*ABOUT THIS TASK:* Collect each line of the entries that holds the string "inter".

*PROVIDED RECORDS:*

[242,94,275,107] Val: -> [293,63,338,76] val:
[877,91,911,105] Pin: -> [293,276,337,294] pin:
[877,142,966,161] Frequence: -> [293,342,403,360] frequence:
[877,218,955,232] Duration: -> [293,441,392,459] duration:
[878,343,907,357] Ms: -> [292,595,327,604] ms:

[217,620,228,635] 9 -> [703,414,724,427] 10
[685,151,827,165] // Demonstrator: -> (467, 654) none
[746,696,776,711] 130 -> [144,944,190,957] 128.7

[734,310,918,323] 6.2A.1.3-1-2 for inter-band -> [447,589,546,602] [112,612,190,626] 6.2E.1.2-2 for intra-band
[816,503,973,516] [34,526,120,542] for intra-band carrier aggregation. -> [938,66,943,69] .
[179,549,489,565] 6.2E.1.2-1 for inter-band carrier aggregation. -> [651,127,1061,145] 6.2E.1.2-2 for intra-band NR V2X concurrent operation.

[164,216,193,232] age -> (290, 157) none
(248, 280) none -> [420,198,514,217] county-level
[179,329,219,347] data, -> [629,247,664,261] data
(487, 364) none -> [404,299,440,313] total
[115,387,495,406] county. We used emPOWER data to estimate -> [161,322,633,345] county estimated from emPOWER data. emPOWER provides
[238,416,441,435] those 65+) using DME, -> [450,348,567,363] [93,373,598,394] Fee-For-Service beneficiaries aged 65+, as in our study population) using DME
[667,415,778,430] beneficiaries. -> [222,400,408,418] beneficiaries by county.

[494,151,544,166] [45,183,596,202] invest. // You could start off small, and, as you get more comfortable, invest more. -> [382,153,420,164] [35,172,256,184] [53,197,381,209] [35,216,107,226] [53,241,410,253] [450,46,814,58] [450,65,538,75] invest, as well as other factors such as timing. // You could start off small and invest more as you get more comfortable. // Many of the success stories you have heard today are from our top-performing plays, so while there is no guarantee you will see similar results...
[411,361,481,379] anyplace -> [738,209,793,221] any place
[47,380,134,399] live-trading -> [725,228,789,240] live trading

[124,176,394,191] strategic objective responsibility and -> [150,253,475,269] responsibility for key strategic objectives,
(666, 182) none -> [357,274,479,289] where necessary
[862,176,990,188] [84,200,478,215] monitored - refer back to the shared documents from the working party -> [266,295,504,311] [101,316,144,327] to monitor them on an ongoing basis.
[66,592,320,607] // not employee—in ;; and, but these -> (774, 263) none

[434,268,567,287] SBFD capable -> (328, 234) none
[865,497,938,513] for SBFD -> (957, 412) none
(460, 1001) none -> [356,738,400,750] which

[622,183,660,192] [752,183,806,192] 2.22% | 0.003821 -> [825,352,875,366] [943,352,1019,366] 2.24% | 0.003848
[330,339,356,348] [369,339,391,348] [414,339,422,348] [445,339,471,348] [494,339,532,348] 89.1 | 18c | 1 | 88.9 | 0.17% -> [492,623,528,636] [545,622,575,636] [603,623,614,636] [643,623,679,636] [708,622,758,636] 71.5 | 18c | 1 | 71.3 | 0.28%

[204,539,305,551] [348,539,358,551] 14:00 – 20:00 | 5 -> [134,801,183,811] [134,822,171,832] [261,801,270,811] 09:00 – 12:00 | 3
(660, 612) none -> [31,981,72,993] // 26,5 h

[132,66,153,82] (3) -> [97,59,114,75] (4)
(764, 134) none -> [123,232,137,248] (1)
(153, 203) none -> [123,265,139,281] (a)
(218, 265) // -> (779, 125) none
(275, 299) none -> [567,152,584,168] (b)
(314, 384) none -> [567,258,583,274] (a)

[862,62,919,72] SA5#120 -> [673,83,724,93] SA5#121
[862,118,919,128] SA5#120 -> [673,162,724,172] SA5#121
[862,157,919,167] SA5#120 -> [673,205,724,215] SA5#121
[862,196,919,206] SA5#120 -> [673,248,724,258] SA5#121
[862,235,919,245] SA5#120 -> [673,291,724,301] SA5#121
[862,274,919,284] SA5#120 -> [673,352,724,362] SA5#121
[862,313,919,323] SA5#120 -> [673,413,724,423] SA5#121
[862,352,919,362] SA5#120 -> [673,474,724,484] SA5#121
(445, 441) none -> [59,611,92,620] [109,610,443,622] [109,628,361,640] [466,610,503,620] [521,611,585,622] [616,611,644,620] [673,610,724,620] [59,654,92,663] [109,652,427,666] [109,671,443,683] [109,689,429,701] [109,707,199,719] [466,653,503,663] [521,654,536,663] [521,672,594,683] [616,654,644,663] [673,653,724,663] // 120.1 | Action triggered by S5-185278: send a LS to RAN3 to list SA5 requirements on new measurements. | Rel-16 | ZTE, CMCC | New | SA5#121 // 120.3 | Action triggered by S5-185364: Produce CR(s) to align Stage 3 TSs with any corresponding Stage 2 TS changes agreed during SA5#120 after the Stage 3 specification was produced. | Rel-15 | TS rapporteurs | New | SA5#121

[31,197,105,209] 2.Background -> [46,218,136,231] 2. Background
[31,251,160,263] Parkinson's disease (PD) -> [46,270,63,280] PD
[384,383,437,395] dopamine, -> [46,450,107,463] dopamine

*RESPONSE BELOW:*
[734,310,918,323] 6.2A.1.3-1-2 for inter-band -> [447,589,546,602] [112,612,190,626] 6.2E.1.2-2 for intra-band
[179,549,489,565] 6.2E.1.2-1 for inter-band carrier aggregation. -> [651,127,1061,145] 6.2E.1.2-2 for intra-band NR V2X concurrent operation.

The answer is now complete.